以短链季铵盐/脂肪酸盐为模板合成超微孔二氧化硅

doi:10.11944/j.issn.1000-0518.2019.01.180069

摘要/Abstract

摘要：

超微孔材料具有1~2 nm的孔径,在分离、催化应用中有望展现出择形催化的能力。寻找经济、简便的合成超微孔材料的表面活性剂体系是一项有意义的工作。本研究以短链季铵盐(十烷基三甲基溴化铵,记为C₁₀TAB)和不同链长脂肪酸酸盐混合胶束为模板剂,硅酸钠为硅源,成功制备出高度有序超微孔SiO₂。通过小角X射线衍射、N₂吸附-脱附、傅里叶变换红外光谱、扫描电子显微镜(SEM)和透射电子显微镜(TEM)等技术手段对产品的结构和性能进行了表征。结果表明,合成体系中脂肪酸盐碳链长、加入量、晶化温度等对产物孔道有序性有很大影响。当选择正辛酸钠(SO)为助表面活性剂,当n(C₁₀TAB):n(Na₂SiO₃):n(SO):n(H₂O)=1:1.5:0.3:800,晶化温度为80 ℃时,可以得到高度有序超微孔SiO₂。煅烧后样品比表面积为1300 m²/g,孔体积0.49 cm³/g,孔径分布在1.90 nm。

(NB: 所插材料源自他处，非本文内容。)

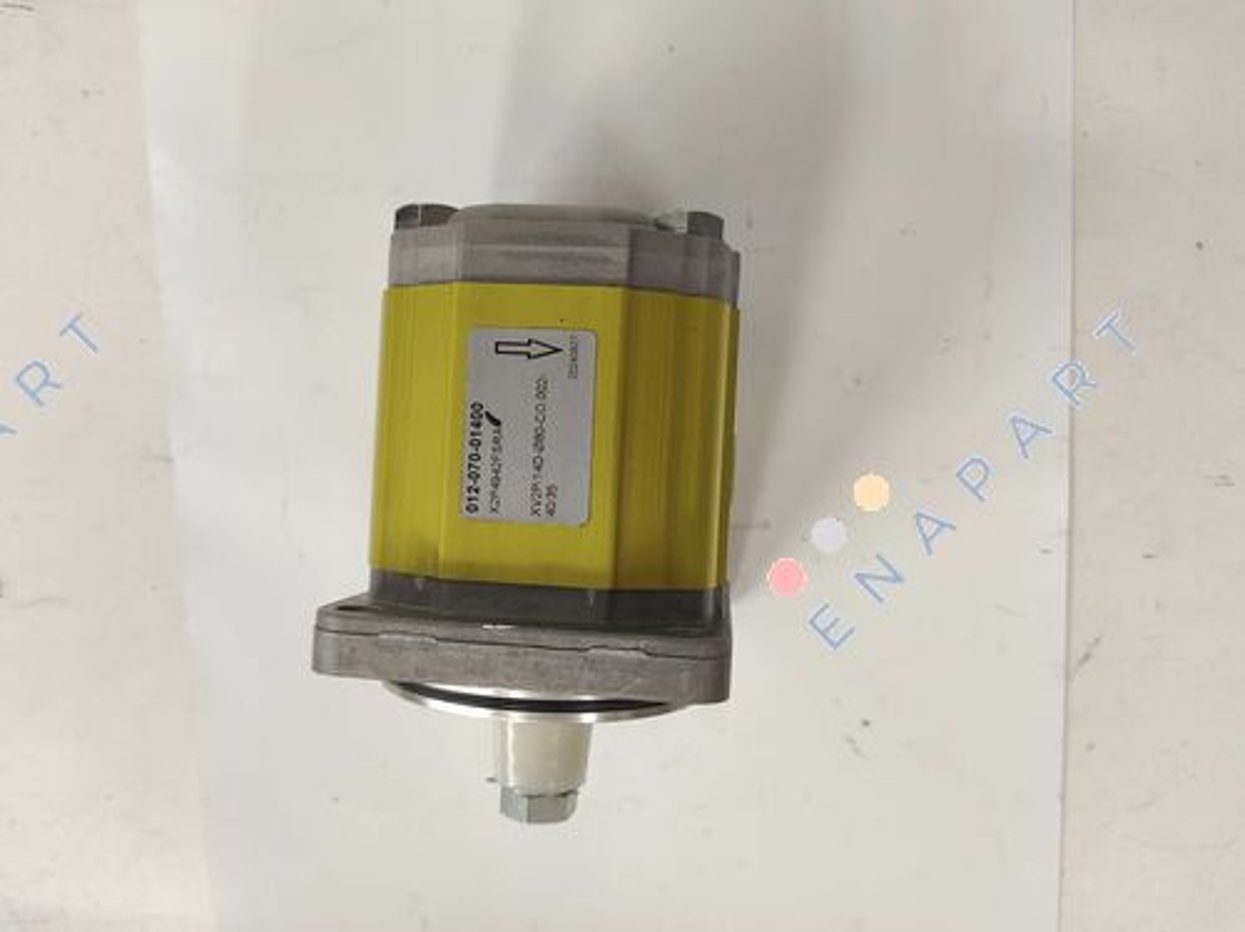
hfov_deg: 69.4
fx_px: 898
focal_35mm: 25
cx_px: 622
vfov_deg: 54.8
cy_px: 466
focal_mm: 5.43
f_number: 1.89
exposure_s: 1/50
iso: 460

关键词: 超微孔二氧化硅, 短链季铵盐, 脂肪酸盐, 胶束, 混合表面活性剂

Abstract:

Supermicroporous materials possess pore size of 1~2 nm. They are expected to exhibit size- and shape-based separation/catalytic applications, which plays important role in modern industry. It is challenging to find an economic/simple surfactant system for the synthesis of supermicroporous materials. In this work, supermicroporous silica was synthesized using short-chain quaternary ammonium salt(decyltrimethyl ammonium bromide, denoted C₁₀TAB) surfactant system mixed with fatty acid salts as the templating agents. The samples were characterized by small-angle X-ray diffraction(XRD), N₂ adsorption-desorption, Fourier transform infrared spectroscopy(FTIR), scanning electron microscopy(SEM) and transmission electron microscopy(TEM). The results indicate that the length of alkyl chain in co-surfactant, the dosage amount, crystallization temperature have great effects on the regularity of the pore structure. We can obtain highly ordered supermicroporous silica when using sodium octanoate(denoted SO) as co-surfactant in the molar ratio of n(C₁₀TAB):n(Na₂SiO₃):n(SO):n(H₂O)=1:1.5:0.3:800, at the crystallization temperature of 80 ℃. The calcinated materials possess surface area 1300 m²/g and pore volume 0.49 cm³/g with a pore size distribution centered at about 1.90 nm.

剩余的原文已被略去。